Endocrine Abstracts

Background: Although it has been conceived that type 2 diabetes mellitus (DM2) is associated with increased myocardial triglyceride (TG) accumulation, it is unknown whether this can be influenced by modifying plasma non-esterified fatty acids (NEFA) levels. We therefore determined in uncomplicated DM2 whether modifications in plasma NEFA influence myocardial TG content and myocardial function.

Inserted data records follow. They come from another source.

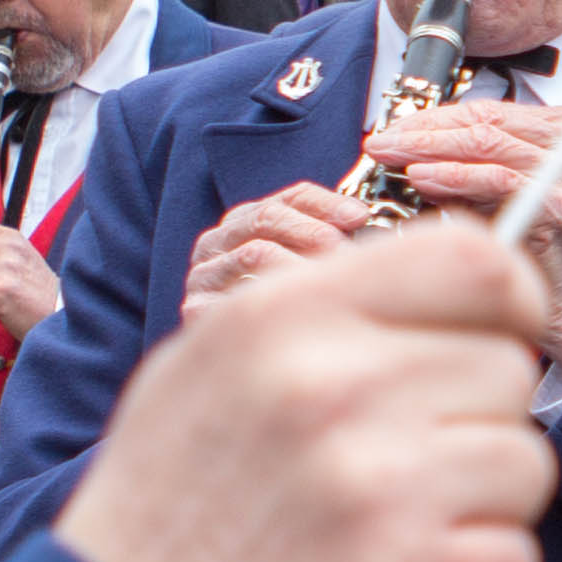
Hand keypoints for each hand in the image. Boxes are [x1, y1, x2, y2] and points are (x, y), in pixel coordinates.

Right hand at [60, 220, 557, 561]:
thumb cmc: (167, 520)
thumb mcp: (205, 369)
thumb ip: (330, 314)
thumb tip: (478, 275)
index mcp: (279, 319)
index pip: (475, 263)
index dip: (507, 304)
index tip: (492, 341)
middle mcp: (330, 390)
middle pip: (508, 371)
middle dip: (471, 424)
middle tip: (390, 477)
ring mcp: (376, 492)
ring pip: (523, 464)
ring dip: (475, 509)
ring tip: (378, 540)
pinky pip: (515, 561)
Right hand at [189, 181, 363, 303]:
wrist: (226, 363)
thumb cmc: (276, 311)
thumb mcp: (301, 266)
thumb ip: (328, 238)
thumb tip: (367, 222)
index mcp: (245, 221)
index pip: (291, 198)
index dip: (327, 203)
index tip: (360, 216)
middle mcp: (218, 241)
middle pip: (268, 218)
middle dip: (314, 231)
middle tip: (346, 251)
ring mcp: (203, 274)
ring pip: (254, 253)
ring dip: (299, 264)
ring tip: (333, 280)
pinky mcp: (194, 308)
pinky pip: (236, 298)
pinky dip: (271, 298)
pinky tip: (302, 309)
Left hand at [356, 97, 561, 375]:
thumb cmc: (532, 245)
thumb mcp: (496, 189)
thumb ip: (466, 162)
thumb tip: (407, 146)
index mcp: (561, 129)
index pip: (486, 110)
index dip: (434, 117)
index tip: (394, 129)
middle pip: (484, 123)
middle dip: (425, 131)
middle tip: (383, 143)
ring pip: (487, 145)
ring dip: (432, 149)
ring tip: (394, 157)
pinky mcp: (558, 203)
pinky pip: (496, 180)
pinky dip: (454, 177)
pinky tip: (422, 178)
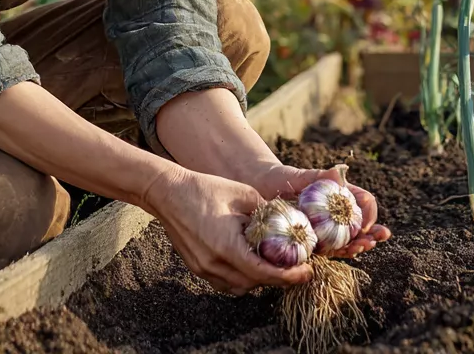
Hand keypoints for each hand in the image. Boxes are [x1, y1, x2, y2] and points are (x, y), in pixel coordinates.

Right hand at [140, 164, 313, 295]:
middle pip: (254, 283)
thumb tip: (283, 220)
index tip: (307, 272)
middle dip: (277, 278)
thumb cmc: (203, 188)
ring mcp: (203, 268)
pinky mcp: (196, 266)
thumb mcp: (243, 193)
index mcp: (227, 247)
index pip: (264, 273)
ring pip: (239, 286)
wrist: (166, 191)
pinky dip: (241, 276)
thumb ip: (265, 210)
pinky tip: (249, 262)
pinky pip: (225, 281)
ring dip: (258, 279)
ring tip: (274, 265)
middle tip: (296, 267)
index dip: (289, 276)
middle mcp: (214, 263)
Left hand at [245, 163, 390, 258]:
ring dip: (358, 245)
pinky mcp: (312, 242)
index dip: (369, 212)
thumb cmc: (280, 179)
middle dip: (371, 233)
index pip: (363, 202)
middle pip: (359, 225)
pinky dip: (339, 252)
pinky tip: (346, 253)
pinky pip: (328, 249)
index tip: (366, 221)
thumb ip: (318, 176)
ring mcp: (325, 229)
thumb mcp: (299, 176)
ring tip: (363, 247)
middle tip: (376, 239)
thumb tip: (337, 172)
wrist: (258, 191)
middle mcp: (334, 213)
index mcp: (338, 194)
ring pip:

Research design and methods: Myocardial TG content and left ventricular (LV) function were determined using proton magnetic resonance spectroscopy and MRI respectively at 1.5 T (Gyroscan ACS/NT15, Philips) in 11 subjects with uncomplicated DM2 (mean age±S.D.: 59.8±5.4 years, BMI 26.2±0.9 kg/m², HbA1c: 6.0±0.2%) before and after 3 days of a very low calorie diet (VLCD, 473 kcal/day, to increase plasma NEFA levels) and after 3 days of a VLCD complemented with the administration of acipimox (4×250 mg during the last day of caloric restriction, to decrease NEFA levels). The percentage (%) of myocardial TG was calculated as TG/water×100. Myocardial function was calculated as ejection fraction (EF) for systolic function, and the ratio between early and atrial filling phase (E/A ratio) for diastolic function.

Results: A VLCD increased plasma levels of NEFA, from (mean±S.E.M.) 0.50±0.08 mmol/l (baseline) to 0.91±0.15 (P=0.023), associated with myocardial TG accumulation (from 0.66±0.09% (baseline) to 0.98±0.16% (P=0.028), and a decrease in E/A ratio (from 1.00±0.05 (baseline) to 0.90±0.06 (P=0.002). After the VLCD with acipimox, plasma NEFA levels decreased (to 0.24±0.05 mmol/l, P=0.002) and myocardial TG content and diastolic function returned to baseline values.

Conclusion: A short-term VLCD induces myocardial TG accumulation in patients with uncomplicated DM2, and is associated with changes in diastolic function. Administration of acipimox during the VLCD reduced myocardial TG accumulation together with plasma NEFA level in conjunction with diastolic heart function. These data stress the relation between plasma NEFA levels and myocardial TG accumulation in DM2.